MeanSDMetric
MeanSDMetric is used for experimental endpoints reported as a mean together with a standard deviation (SD). It compares both the average level and the overall variability of individual-level simulation outputs to the corresponding experimental targets.
See API reference: MeanSDMetric.
Concept
Many publications report a mean and SD but do not provide individual observations. MeanSDMetric treats these summary statistics as fixed targets and evaluates how well a simulated cohort matches them.
The loss is implemented as a sum of two terms:
- a mean-matching term (same structure as
MeanMetric), - an SD-matching term that penalizes deviation of the simulated second central moment from the target variance.
Implementation note. For consistency between mismatch and add_mismatch_expression!, the simulated variance proxy is computed around the target mean rather than the simulated mean. This keeps the expression affine in binary selection variables (see below) and leads to a quadratic MIQP objective.
Example
Assume experimental data report a mean value of 2.5 and an SD of 0.6 based on a cohort of 50 patients:
using DigiPopData
ms_metric = MeanSDMetric(
50, # experimental sample size
2.5, # experimental mean
0.6 # experimental standard deviation
)Simulated individual outcomes can be provided as a numeric vector:
sim_values = randn(1000) .* 0.7 .+ 2.4
loss = mismatch(sim_values, ms_metric)Mathematics
Let simulated individual values be $y_1,\dots,y_N$ with sample mean
\[\mu_{virt} = \frac{1}{N}\sum_{i=1}^{N} y_i.\]

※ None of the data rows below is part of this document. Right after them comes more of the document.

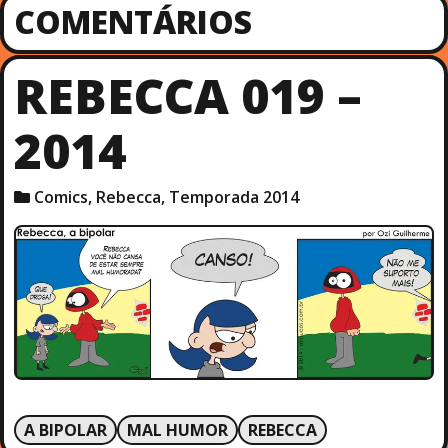
COMENTÁRIOS
REBECCA 019 –
2014
Comics
,
Rebecca
,
Temporada 2014
A BIPOLAR
MAL HUMOR
REBECCA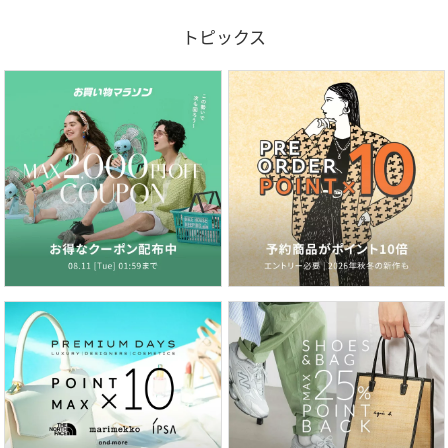
トピックス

Let the experimental targets be $\mu_{exp}$ and $\sigma$ (SD).
Mean term
The mean mismatch term is:
\[\Lambda_\mu = N\,\frac{(\mu_{virt} - \mu_{exp})^2}{\sigma^2}.\]
SD term (variance proxy)
In the current implementation, the simulated second central moment is evaluated around the target mean:
\[s^2_{virt} = \frac{1}{N}\sum_{i=1}^{N}(y_i - \mu_{exp})^2.\]
The SD mismatch term penalizes deviation from the target variance $\sigma^2$:
\[\Lambda_{\sigma} = \frac{N}{2}\,\frac{(s^2_{virt} - \sigma^2)^2}{\sigma^4}.\]
The total loss is:
\[\Lambda = \Lambda_\mu + \Lambda_{\sigma}.\]
This form is likelihood-inspired (Gaussian second-order / chi-square style scaling) and is designed to be additive with other metric losses.
Quadratic formulation for binary selection
For cohort selection, introduce a binary vector $X\in\{0,1\}^{N_{tot}}$ where $X_i=1$ means that individual $i$ is selected. Assume the selected cohort size is fixed: $\sum_i X_i = N_{virt}$.
The selected-cohort mean is:
\[\mu_{virt}(X) = \frac{1}{N_{virt}}\sum_{i=1}^{N_{tot}} X_i y_i.\]
The variance proxy used by the implementation is:
\[s^2_{virt}(X) = \frac{1}{N_{virt}}\sum_{i=1}^{N_{tot}} X_i (y_i - \mu_{exp})^2.\]
Both $\mu_{virt}(X)$ and $s^2_{virt}(X)$ are affine in $X$ for fixed $N_{virt}$. Therefore, each squared deviation term is a quadratic function of the binary decision variables, and the total loss $\Lambda(X)$ defines a Mixed-Integer Quadratic Programming (MIQP) objective.
Practical notes
sizeis stored for consistency and potential future extensions but is not used in the current loss.- The SD term uses a variance proxy computed around the target mean to preserve quadratic structure for MIQP.
- The loss is intended for engineering workflows (calibration / selection) and can be summed with other metric losses.
- As with all moment-based matching, rare heavy tails and strong outliers may affect SD matching and should be handled at the data preparation stage.